改写下列全部记录，将其中的“chart”一律替换为“graph”，其余内容保持不变。答案中不要包含图片。

»»

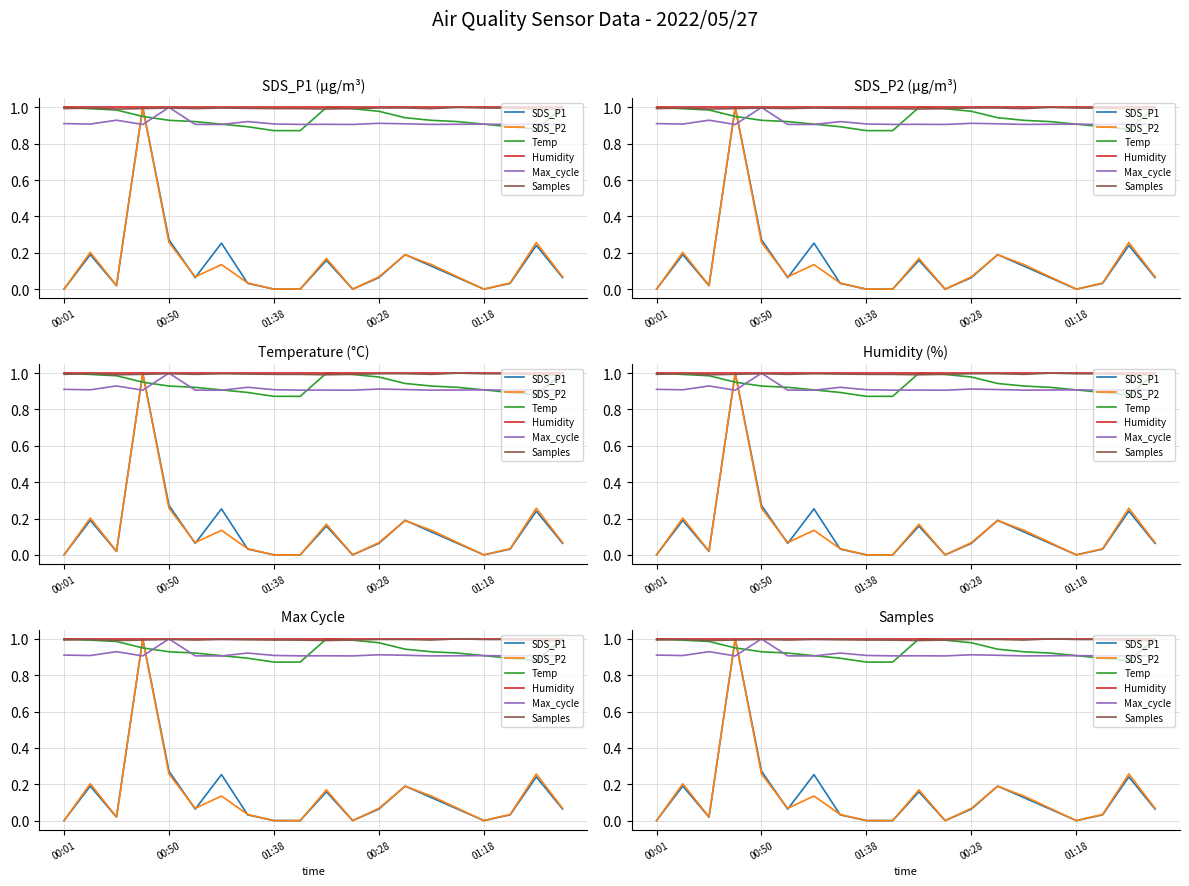

Is the value of SDS_P2 at 12 greater than the value of Humidity at 01:38?

No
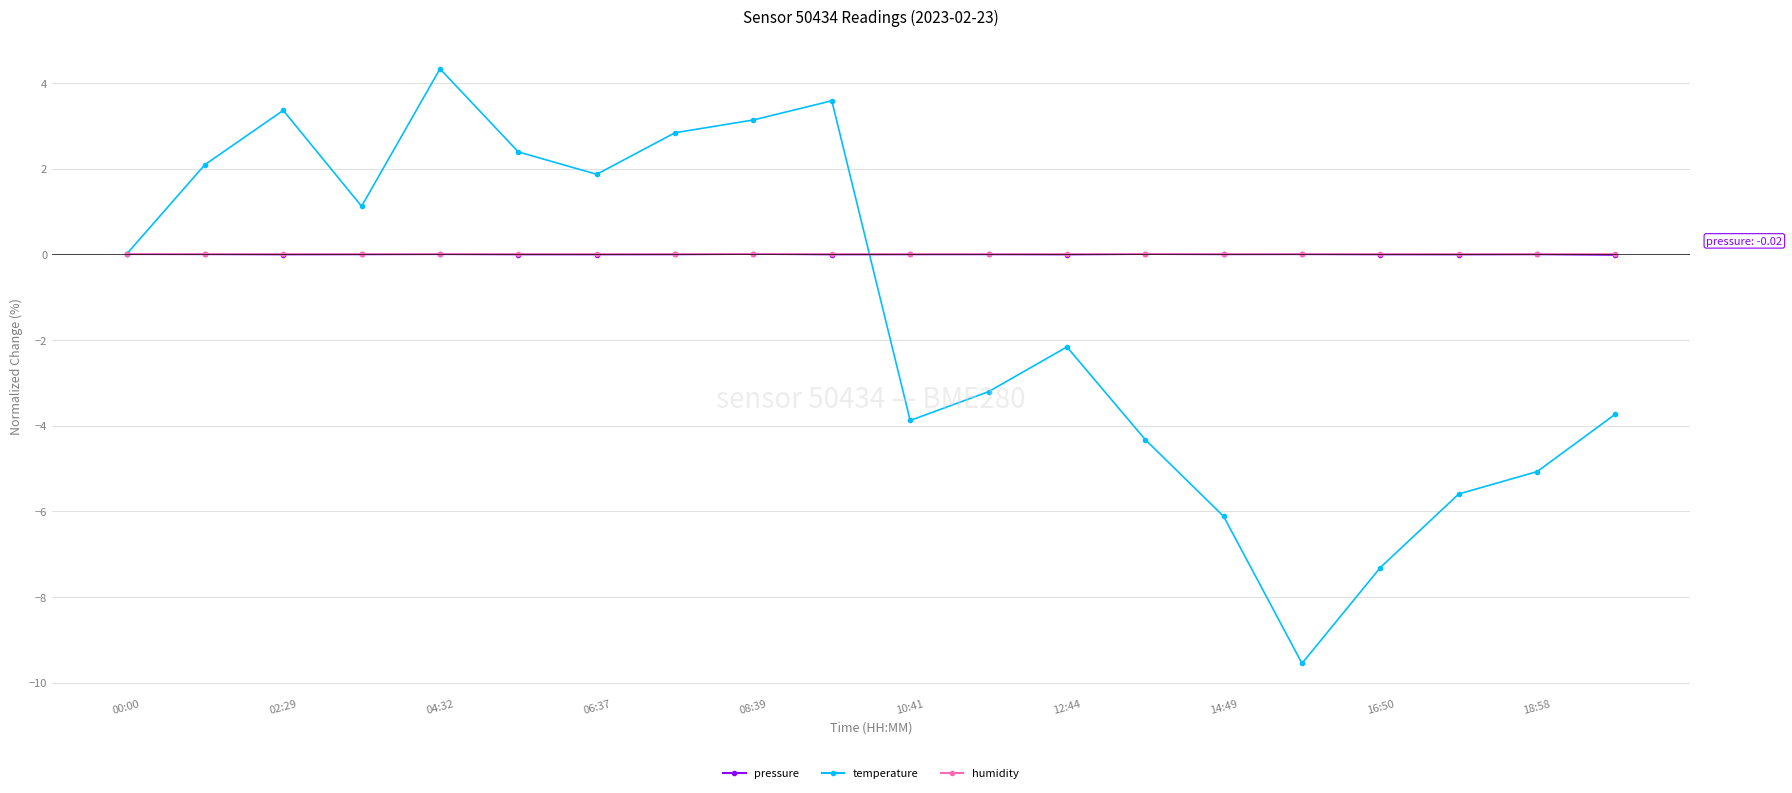

What is the sum of all temperature values?

-26.3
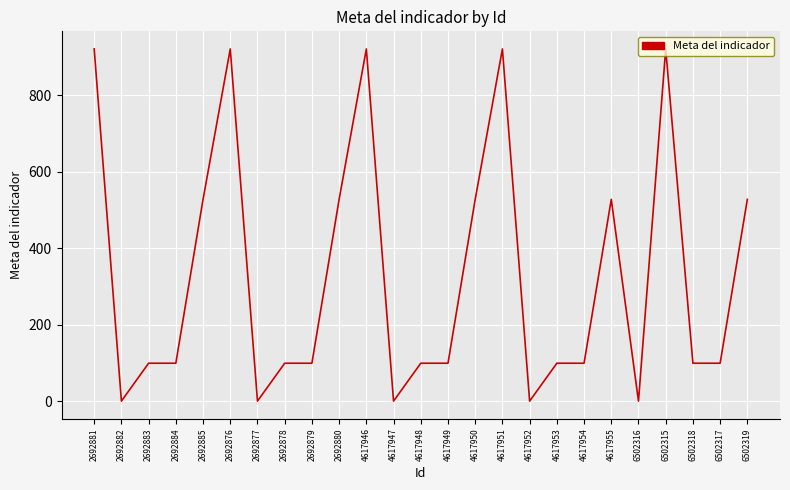

Count the number of data series in this chart.

1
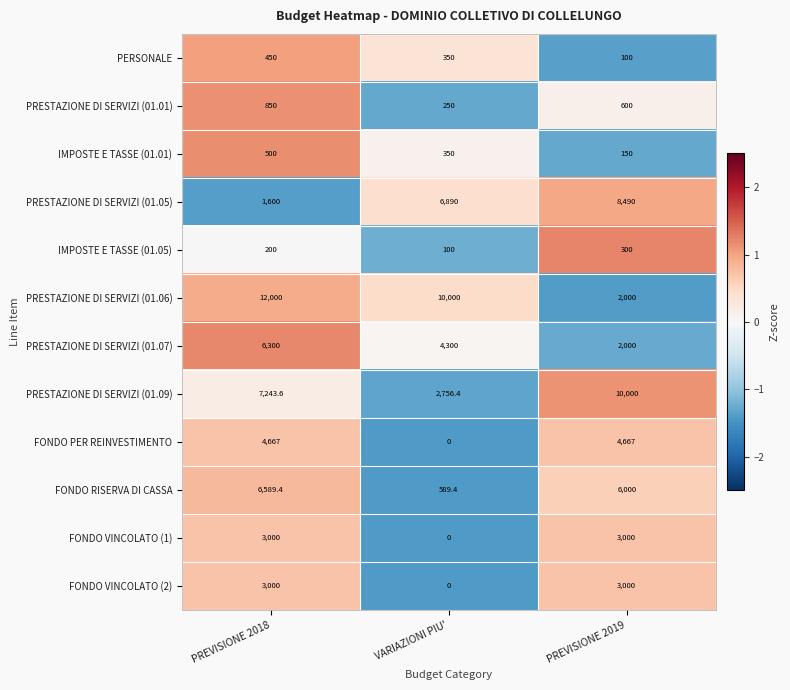

Count the number of data series in this chart.

12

««

- **结果如下**
Is the value of SDS_P2 at 12 greater than the value of Humidity at 01:38?

No

What is the sum of all temperature values?

-26.3

Count the number of data series in this graph.

1

Count the number of data series in this graph.

12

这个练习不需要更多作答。